* **ASSIGNED TASK**
Beneath this line are entries. Copy the range from the line with "うプレイ感が生まれる事を" to the line with "der har gjort", ends included, exactly; leave pictures out.

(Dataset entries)
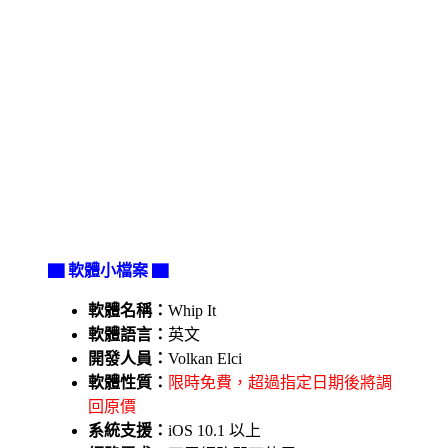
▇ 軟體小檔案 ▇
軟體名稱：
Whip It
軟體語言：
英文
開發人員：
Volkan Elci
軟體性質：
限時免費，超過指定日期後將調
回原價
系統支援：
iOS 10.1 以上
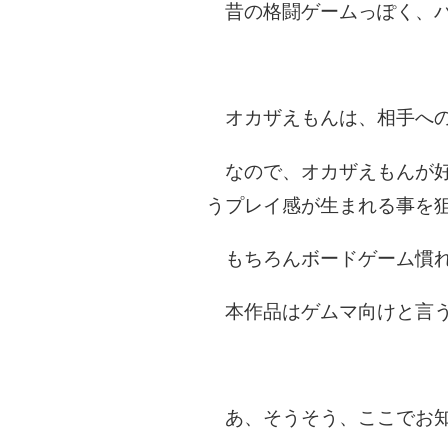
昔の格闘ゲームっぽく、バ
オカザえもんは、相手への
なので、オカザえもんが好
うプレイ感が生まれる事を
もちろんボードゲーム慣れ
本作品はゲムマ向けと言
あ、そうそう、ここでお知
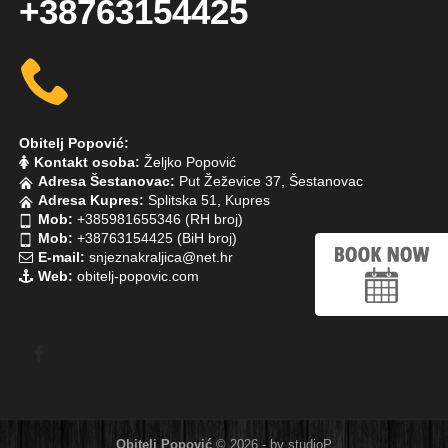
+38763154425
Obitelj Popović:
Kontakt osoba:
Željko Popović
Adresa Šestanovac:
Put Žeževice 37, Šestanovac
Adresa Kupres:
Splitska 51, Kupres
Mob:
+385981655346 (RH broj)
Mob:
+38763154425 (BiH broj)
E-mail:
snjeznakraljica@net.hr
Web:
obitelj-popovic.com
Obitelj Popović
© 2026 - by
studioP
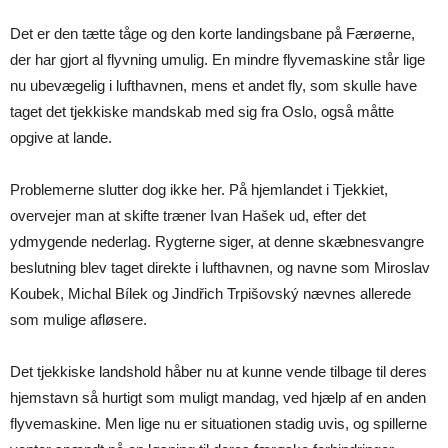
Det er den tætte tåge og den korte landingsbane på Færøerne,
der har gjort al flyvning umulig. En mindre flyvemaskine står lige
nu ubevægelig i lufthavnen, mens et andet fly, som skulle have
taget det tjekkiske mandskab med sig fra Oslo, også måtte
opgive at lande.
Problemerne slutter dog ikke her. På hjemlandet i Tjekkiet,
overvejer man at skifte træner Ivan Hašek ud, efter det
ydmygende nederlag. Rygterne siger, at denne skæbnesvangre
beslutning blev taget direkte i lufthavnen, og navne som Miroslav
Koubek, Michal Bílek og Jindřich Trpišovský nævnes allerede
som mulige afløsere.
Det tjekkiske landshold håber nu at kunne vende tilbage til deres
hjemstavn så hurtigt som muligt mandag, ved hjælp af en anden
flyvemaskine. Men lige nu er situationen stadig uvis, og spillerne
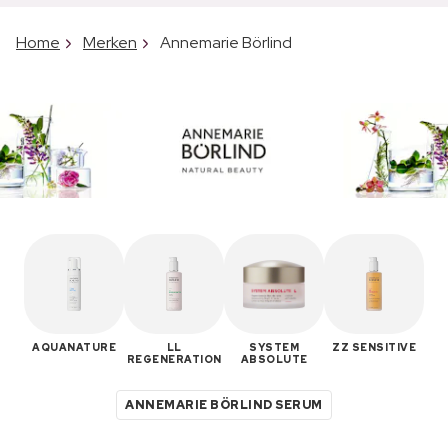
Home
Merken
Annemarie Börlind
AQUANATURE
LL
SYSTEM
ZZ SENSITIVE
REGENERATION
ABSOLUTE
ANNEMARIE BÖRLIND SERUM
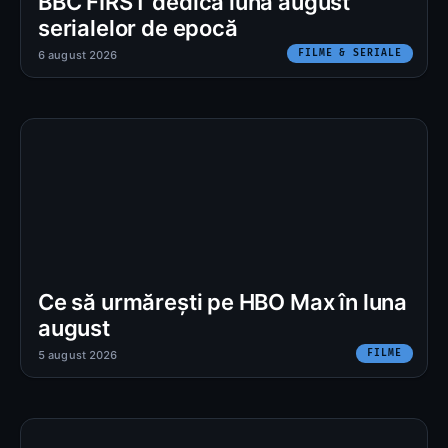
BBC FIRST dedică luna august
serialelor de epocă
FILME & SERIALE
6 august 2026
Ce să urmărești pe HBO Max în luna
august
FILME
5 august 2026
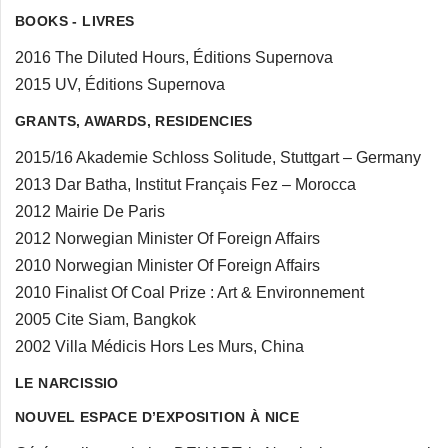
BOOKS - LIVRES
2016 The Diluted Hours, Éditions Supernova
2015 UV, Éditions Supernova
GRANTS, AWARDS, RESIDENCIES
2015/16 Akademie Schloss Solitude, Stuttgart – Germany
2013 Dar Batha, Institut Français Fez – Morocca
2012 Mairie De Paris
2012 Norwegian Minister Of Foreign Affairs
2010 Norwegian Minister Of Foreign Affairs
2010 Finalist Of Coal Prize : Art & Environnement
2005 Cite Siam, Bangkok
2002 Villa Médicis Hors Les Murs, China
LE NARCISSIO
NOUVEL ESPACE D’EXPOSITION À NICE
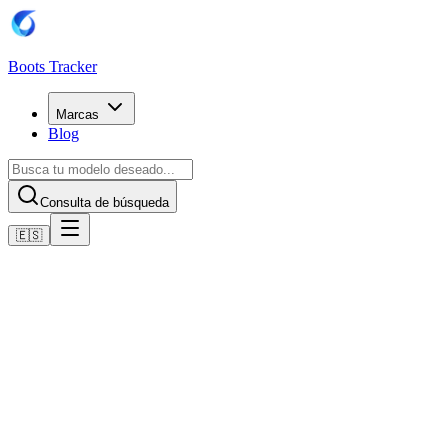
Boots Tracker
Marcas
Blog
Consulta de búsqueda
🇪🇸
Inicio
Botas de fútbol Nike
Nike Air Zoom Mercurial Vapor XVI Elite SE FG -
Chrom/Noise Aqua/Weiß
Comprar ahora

...

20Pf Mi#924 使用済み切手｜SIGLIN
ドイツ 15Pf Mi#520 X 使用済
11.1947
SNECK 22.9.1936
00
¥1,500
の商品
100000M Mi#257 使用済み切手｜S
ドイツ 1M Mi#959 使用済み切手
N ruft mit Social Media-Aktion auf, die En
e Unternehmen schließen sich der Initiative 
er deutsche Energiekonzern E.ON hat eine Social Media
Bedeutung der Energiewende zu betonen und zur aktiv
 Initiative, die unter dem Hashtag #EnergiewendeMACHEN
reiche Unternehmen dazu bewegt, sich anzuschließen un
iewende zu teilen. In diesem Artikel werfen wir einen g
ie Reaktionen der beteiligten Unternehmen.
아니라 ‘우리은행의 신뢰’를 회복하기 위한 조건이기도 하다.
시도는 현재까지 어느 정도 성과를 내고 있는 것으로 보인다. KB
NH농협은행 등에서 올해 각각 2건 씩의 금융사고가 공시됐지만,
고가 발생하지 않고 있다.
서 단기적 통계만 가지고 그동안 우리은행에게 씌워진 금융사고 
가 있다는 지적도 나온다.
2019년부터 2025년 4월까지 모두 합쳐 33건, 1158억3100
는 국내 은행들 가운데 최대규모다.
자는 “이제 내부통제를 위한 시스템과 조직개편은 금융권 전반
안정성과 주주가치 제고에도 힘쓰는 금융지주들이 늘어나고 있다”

* **THE ANSWER**
うプレイ感が生まれる事を
もちろんボードゲーム慣れ
本作品はゲムマ向けと言
あ、そうそう、ここでお知
+38763154425
Obitelj Popović:
Kontakt osoba:
Željko Popović
Adresa Šestanovac:
Put Žeževice 37, Šestanovac
Adresa Kupres:
Splitska 51, Kupres
Mob:
+385981655346 (RH broj)
Mob:
+38763154425 (BiH broj)
E-mail:
snjeznakraljica@net.hr
Web:
obitelj-popovic.com
Obitelj Popović
© 2026 - by
studioP
Det er den tætte tåge og den korte landingsbane på Færøerne,
der har gjort al flyvning umulig. En mindre flyvemaskine står lige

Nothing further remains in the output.